Mozi: The Great Chinese Thinker on Peace and Love

July 10, 2012 Updated: October 1, 2015
Mozi, the great Chinese thinker for peace and love, illustrated by Zona Yeh. (The Epoch Times)

Mozi (about 470-391 B.C.) was born after Laozi and Confucius (571–479 B.C.), and lived during the Spring and Autumn (770–476 B.C.) and the Warring States periods (476–221 B.C.). This was an era of turmoil and great cruelty. 

At this moment of chaos, everyone, including kings, was eager to find capable people who could provide appropriate methods for managing a state well. Against this background many philosophical doctrines were taught in order to tackle all the social problems, including how to discipline people’s behavior and morality.

Mozi’s real name was Mo Di. He was an enthusiastic humanist and the founder of Mohism. This theory taught “universal love and no fighting.” He is known as one of the great thinkers in China.

From Mozi’s point of view, human selfishness and the desire for benefits were the main reasons that the world descended into turmoil. These desires prevent people from being more compassionate and loving each other. 

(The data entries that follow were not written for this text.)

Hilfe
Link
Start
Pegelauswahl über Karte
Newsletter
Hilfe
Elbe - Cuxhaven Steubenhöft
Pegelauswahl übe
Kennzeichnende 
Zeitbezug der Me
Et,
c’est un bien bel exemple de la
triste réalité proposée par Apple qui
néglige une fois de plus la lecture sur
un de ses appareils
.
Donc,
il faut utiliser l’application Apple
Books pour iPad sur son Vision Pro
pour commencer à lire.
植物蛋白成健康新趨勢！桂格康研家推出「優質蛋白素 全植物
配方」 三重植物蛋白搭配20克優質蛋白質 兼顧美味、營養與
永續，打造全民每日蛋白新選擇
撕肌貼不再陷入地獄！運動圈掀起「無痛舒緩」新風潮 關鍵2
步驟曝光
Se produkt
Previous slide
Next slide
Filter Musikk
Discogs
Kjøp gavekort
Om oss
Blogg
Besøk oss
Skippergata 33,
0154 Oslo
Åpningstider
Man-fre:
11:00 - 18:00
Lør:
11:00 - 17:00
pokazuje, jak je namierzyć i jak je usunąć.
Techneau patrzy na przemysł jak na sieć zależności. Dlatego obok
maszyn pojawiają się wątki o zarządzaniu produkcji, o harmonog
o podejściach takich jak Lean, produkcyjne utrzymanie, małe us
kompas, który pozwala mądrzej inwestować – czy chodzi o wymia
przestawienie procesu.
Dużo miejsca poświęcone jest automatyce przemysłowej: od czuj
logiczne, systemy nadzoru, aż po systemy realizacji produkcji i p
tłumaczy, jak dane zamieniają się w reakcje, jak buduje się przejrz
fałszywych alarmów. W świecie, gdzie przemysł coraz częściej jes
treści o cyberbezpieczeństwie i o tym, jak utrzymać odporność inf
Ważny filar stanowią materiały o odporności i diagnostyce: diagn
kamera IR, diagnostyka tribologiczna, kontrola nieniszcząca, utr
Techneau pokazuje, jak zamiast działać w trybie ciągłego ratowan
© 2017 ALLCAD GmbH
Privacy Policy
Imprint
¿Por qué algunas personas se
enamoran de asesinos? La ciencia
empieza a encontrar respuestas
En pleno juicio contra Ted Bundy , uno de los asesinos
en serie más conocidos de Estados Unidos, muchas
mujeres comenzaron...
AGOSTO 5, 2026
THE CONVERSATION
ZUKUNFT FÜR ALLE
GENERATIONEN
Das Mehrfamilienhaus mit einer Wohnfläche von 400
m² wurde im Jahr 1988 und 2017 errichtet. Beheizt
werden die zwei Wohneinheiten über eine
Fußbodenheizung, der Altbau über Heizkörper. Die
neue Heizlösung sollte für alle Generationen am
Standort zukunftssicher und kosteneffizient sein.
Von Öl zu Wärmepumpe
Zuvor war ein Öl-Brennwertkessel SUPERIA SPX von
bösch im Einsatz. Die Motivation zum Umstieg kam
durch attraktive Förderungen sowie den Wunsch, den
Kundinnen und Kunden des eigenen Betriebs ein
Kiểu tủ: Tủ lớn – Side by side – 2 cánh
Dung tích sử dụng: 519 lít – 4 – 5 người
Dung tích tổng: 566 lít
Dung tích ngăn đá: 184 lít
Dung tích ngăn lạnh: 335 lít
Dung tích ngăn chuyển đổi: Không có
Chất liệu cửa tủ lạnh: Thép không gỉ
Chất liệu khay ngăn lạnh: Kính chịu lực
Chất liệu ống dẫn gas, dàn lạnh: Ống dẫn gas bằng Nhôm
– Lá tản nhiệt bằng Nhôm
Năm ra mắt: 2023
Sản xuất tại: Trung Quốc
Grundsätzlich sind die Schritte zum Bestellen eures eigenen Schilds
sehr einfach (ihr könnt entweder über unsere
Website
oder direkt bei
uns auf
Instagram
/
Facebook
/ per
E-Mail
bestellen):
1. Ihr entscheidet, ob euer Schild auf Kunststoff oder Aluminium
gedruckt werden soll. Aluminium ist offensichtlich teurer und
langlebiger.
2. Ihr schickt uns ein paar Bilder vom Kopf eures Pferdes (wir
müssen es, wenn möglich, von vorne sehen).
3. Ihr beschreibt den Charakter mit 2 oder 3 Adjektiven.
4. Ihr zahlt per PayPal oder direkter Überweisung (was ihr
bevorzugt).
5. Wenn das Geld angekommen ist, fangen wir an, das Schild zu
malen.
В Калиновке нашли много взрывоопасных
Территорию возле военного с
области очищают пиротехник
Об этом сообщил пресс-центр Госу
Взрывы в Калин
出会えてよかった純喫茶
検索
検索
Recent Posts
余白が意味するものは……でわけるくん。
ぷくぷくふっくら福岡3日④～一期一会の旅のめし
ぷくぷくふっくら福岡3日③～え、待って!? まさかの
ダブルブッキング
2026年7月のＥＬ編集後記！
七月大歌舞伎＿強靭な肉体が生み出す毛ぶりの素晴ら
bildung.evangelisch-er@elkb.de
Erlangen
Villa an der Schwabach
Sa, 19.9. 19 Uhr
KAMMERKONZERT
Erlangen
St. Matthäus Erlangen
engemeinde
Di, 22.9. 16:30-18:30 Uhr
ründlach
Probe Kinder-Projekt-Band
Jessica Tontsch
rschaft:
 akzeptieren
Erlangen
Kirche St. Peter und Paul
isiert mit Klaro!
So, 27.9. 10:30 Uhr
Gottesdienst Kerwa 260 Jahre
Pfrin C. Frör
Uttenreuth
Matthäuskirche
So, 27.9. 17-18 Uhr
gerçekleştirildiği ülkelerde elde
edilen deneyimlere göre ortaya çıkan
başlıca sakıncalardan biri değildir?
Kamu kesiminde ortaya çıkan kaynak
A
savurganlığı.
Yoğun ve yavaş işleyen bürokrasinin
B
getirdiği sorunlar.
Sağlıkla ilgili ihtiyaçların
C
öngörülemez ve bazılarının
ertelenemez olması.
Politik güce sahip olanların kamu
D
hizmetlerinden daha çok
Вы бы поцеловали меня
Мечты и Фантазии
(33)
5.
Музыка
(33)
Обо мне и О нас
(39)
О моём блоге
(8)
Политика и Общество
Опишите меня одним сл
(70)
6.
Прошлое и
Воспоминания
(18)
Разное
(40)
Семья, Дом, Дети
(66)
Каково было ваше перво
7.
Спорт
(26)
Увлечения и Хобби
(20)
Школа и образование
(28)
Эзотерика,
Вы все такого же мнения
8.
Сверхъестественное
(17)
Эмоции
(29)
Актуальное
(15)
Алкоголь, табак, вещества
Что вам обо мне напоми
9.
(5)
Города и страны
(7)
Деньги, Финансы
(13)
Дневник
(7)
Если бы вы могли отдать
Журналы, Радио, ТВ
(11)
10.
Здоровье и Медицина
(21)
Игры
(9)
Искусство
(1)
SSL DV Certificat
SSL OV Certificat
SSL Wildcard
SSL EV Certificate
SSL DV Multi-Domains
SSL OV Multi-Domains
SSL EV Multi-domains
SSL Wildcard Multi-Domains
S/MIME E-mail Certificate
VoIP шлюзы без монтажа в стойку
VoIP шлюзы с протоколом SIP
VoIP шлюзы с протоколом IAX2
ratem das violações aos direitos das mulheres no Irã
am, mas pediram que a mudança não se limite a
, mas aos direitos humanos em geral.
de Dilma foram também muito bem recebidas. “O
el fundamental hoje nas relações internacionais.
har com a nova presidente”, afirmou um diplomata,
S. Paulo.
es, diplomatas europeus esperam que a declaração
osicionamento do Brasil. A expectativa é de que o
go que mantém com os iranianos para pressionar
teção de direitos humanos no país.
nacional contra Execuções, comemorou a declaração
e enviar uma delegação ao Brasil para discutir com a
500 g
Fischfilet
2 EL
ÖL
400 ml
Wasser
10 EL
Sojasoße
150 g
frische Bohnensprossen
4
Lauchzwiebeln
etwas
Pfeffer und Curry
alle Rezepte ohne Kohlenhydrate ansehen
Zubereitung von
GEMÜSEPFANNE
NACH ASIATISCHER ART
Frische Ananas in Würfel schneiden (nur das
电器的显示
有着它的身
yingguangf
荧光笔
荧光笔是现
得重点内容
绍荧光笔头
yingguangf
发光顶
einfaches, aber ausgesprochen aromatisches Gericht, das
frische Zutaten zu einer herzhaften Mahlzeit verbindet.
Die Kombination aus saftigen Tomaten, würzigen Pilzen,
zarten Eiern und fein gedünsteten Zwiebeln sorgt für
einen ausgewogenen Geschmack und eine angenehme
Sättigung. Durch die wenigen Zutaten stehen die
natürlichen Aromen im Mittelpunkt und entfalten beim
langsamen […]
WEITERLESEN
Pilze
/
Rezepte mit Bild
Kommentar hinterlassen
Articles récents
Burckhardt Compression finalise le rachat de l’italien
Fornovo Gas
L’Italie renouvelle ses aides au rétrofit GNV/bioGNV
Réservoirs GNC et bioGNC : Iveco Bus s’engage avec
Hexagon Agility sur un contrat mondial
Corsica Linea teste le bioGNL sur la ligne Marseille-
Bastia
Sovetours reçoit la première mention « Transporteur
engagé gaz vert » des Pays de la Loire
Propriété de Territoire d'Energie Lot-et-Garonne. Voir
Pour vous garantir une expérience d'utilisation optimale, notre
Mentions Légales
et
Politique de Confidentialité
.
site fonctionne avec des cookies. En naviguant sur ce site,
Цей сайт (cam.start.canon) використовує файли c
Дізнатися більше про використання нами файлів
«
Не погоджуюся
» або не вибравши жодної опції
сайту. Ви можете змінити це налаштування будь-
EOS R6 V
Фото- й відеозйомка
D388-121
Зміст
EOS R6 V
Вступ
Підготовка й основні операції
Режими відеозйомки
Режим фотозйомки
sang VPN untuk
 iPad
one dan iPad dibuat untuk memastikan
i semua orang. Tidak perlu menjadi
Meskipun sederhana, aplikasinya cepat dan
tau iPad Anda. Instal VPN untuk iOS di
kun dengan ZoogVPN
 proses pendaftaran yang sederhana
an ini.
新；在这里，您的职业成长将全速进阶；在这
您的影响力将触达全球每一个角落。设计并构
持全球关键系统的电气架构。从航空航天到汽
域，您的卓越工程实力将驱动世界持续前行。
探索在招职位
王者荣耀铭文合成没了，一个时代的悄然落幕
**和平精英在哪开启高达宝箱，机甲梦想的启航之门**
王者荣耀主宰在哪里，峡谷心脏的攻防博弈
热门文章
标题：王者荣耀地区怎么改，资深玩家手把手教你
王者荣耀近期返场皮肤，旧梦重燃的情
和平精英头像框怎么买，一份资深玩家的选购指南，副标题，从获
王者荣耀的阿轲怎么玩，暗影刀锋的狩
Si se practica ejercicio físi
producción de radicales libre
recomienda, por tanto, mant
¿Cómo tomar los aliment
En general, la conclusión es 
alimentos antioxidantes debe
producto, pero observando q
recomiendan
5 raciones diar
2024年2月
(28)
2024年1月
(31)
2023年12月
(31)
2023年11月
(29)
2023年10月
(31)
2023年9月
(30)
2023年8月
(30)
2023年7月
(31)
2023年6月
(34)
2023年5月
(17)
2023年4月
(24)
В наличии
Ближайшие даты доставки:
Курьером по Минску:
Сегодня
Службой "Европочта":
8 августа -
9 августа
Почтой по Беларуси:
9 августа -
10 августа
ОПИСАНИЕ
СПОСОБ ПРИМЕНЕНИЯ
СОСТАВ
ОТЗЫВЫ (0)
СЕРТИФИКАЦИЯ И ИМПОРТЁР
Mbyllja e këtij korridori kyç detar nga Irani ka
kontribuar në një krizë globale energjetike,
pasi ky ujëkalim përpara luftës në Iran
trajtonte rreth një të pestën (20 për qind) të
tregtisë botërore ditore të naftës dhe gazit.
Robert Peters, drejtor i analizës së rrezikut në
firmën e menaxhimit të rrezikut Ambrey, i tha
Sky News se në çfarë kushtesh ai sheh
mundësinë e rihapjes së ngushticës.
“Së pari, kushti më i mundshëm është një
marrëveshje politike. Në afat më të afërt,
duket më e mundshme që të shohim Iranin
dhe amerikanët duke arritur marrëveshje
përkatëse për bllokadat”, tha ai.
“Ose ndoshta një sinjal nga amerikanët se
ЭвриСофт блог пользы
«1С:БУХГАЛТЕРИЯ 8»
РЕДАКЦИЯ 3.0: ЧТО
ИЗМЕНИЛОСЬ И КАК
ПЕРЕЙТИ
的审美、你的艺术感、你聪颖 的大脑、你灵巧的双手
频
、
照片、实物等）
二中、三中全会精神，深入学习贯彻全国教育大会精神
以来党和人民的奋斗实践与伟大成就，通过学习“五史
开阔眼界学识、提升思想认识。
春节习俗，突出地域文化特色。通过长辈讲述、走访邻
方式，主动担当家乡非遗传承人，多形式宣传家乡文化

If everyone could love others as they love themselves, treat others as their own relatives, treasure other states as much as their own states and let go completely of any selfish thoughts, the world would then no longer be at war and the true peace would be achieved. 

Introducing the theory of “no fighting,” Mozi believed that the war was unjust and tragic for humanity. Every war destroyed countless properties, lives, and families. Therefore Mozi was against wars and urged they be stopped. 

In addition to the theory of “universal love and no fighting,” Mozi introduced also his ideas of government by meritocracy. Sage and capable people should be selected to take official posts and work for the state, regardless of their family background and social status. Any corrupt officials should be dismissed as soon as possible. 

Mozi was against munificent funerals and opposed treating music as a leisure activity. He thought these were a waste of either material or time. These ideas contradicted Confucius and were difficult for Chinese people to accept. 

Mozi’s industrious spirit dedicated to world peace was magnificent. His idea of “universal love and no fighting” from about 350 B.C. is still valid today.